To put this in concrete terms: a

10 \times 10

determinant via cofactor expansion requires roughly

10! \approx 3.6

million multiplications. A

20 \times 20

determinant would require over

2 \times 10^{18}

— well beyond the reach of any computer running a naive recursive implementation. Row reduction, by contrast, computes the same determinant in roughly

\frac{2}{3}n^3

operations: about

670

for

n = 10

and about

5300

for

n = 20

.

This cost difference does not make cofactor expansion useless. For matrices up to

4 \times 4

, the expansion is fast enough to do by hand and gives the exact symbolic result. For matrices with many zero entries, the effective cost drops dramatically because each zero eliminates an entire recursive branch. In symbolic computation — where entries are polynomials or formal expressions rather than numbers — cofactor expansion preserves structure that row reduction would obscure.

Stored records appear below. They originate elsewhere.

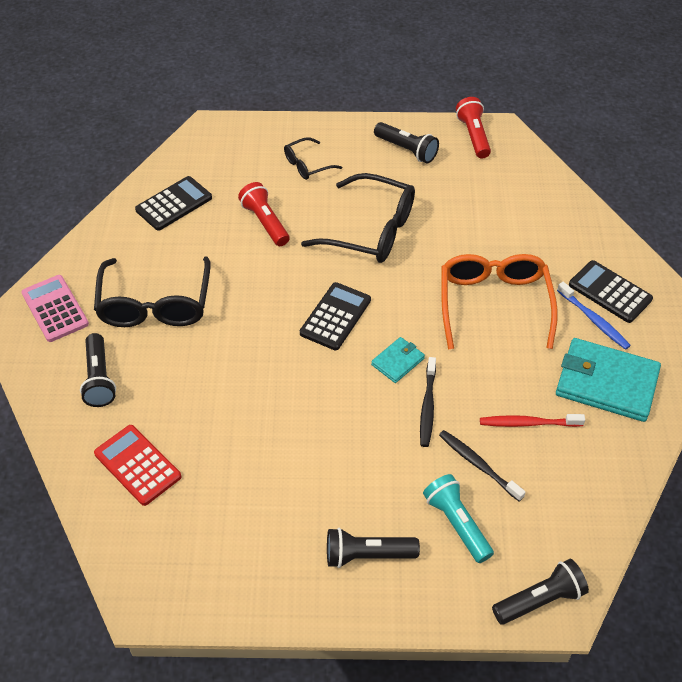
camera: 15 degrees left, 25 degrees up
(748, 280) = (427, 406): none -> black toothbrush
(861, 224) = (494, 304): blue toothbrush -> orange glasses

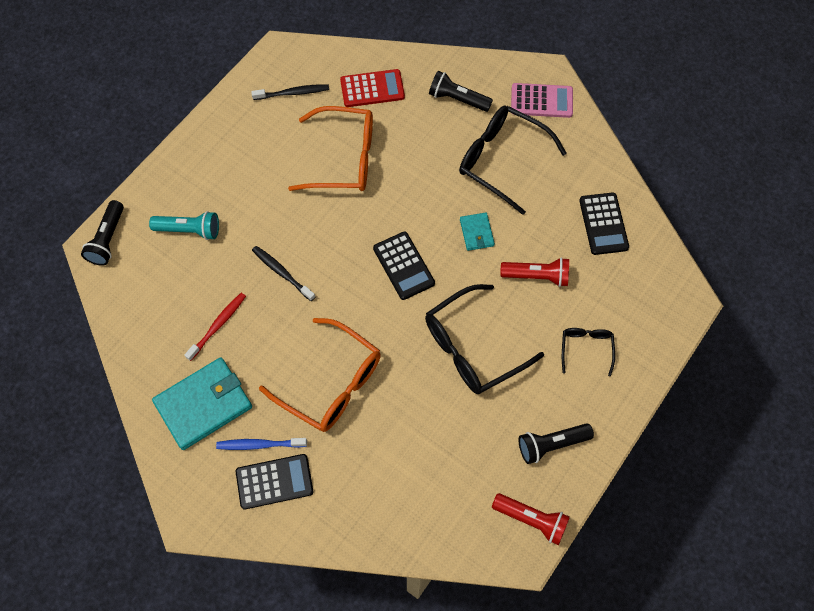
camera: 125 degrees right, 15 degrees up
(252, 435) = (344, 158): none -> orange glasses
(367, 555) = (212, 170): black flashlight -> none
(398, 361) = (333, 280): turquoise wallet -> turquoise wallet (476, 233)
(478, 464) = (216, 271): black toothbrush -> black toothbrush (293, 93)

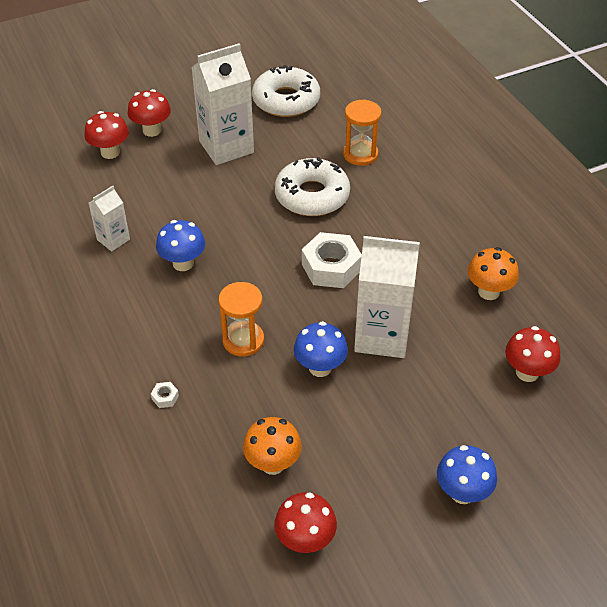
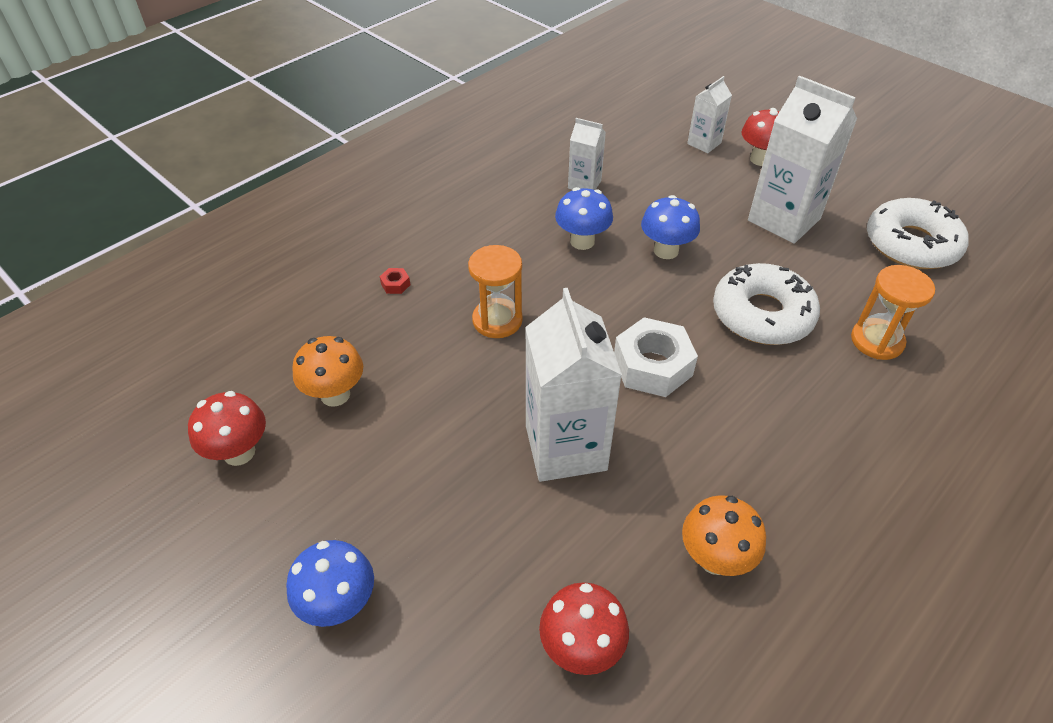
camera: 70 degrees right, 0 degrees up
(110, 152) = (704, 143): red mushroom -> white carton
(165, 397) = (395, 284): white nut -> red nut
(320, 367) = (487, 399): blue mushroom -> blue mushroom (666, 251)

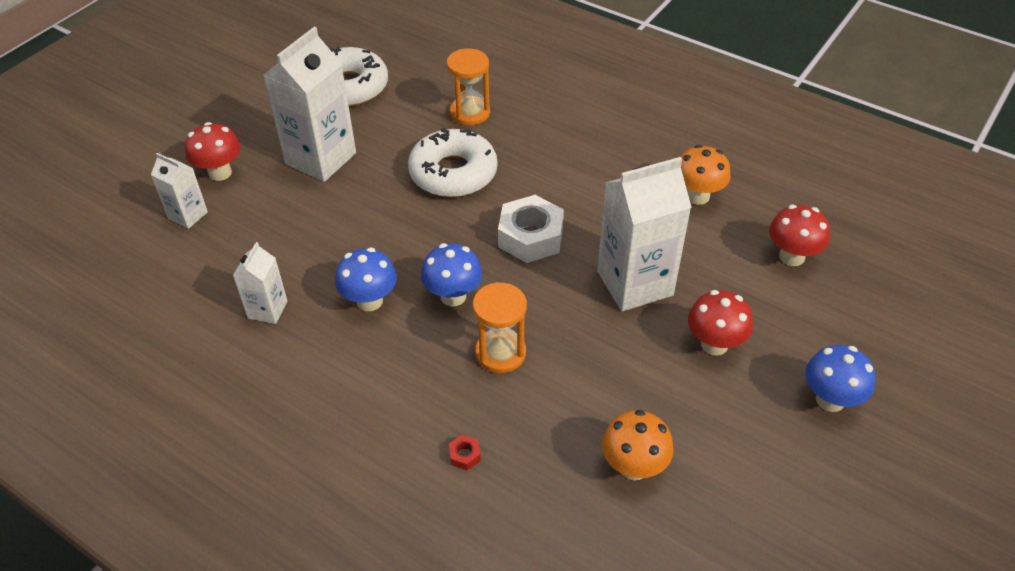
camera: 100 degrees left, 0 degrees up
(239, 452) = (729, 528): red mushroom -> red mushroom (714, 344)
(666, 251) = (376, 236): blue mushroom -> blue mushroom (453, 296)

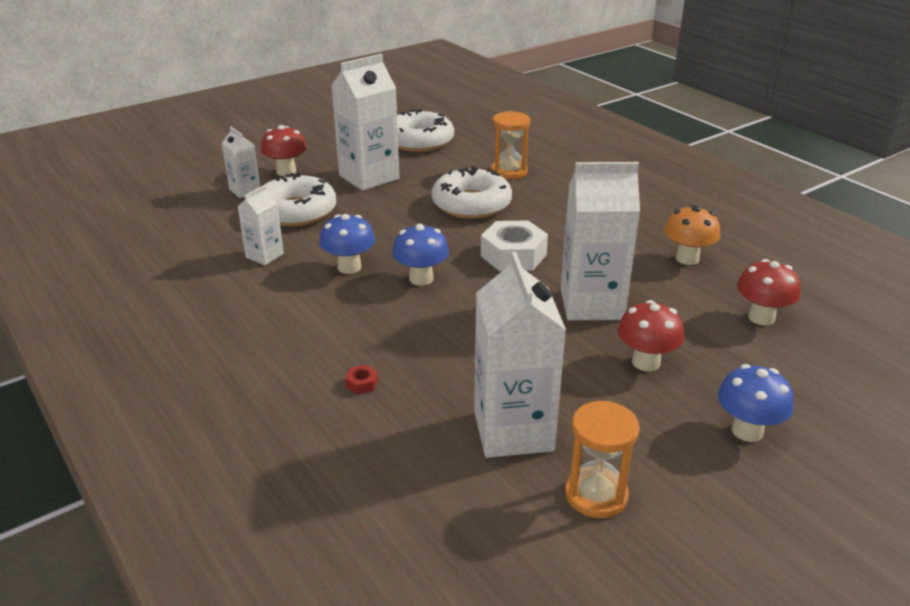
camera: 20 degrees right, 15 degrees down
(266, 233) = (296, 211): none -> white donut
(500, 353) = (438, 323): orange hourglass -> orange hourglass (596, 495)
(633, 466) = (513, 431): orange mushroom -> white carton

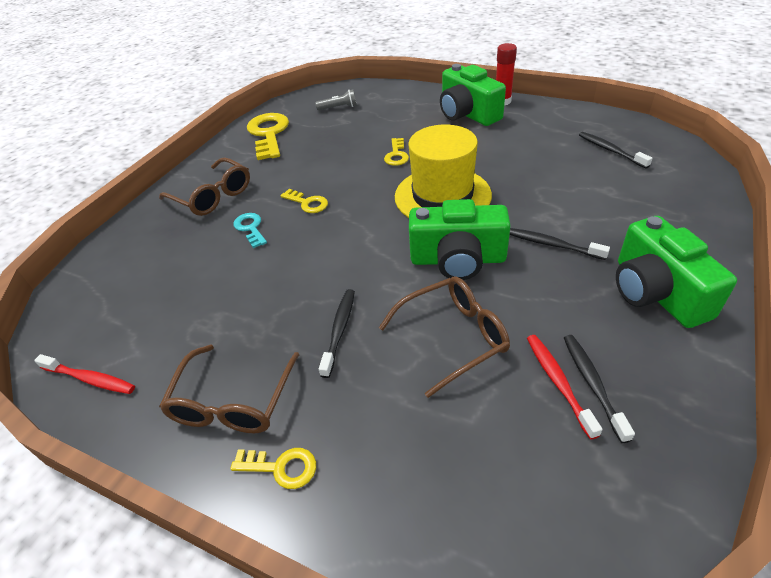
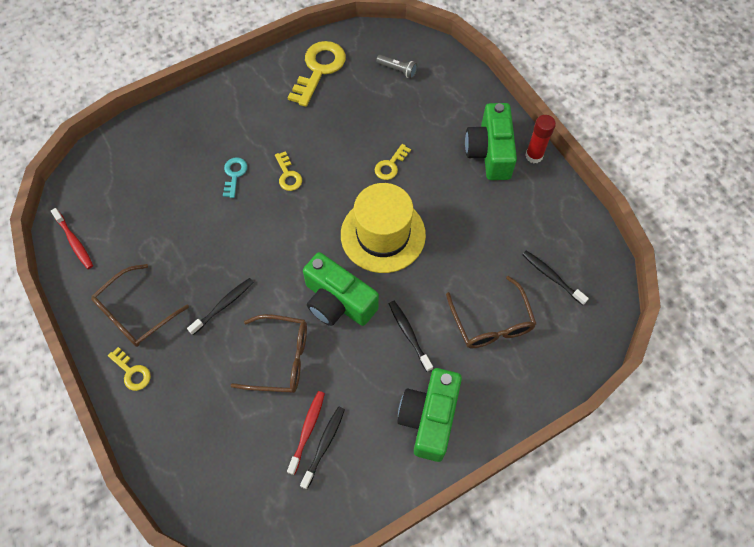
camera: 30 degrees right, 20 degrees up
(212, 196) = (232, 120): brown glasses -> brown glasses (491, 322)
(610, 150) = (551, 277): black toothbrush -> black toothbrush turned 45 degrees counterclockwise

The Laplace expansion is best understood as a theoretical instrument. It defines what the determinant is, establishes its algebraic properties, and produces the adjugate and the cofactor structure. For numerical computation on anything larger than a small matrix, the row-reduction approach is the practical choice.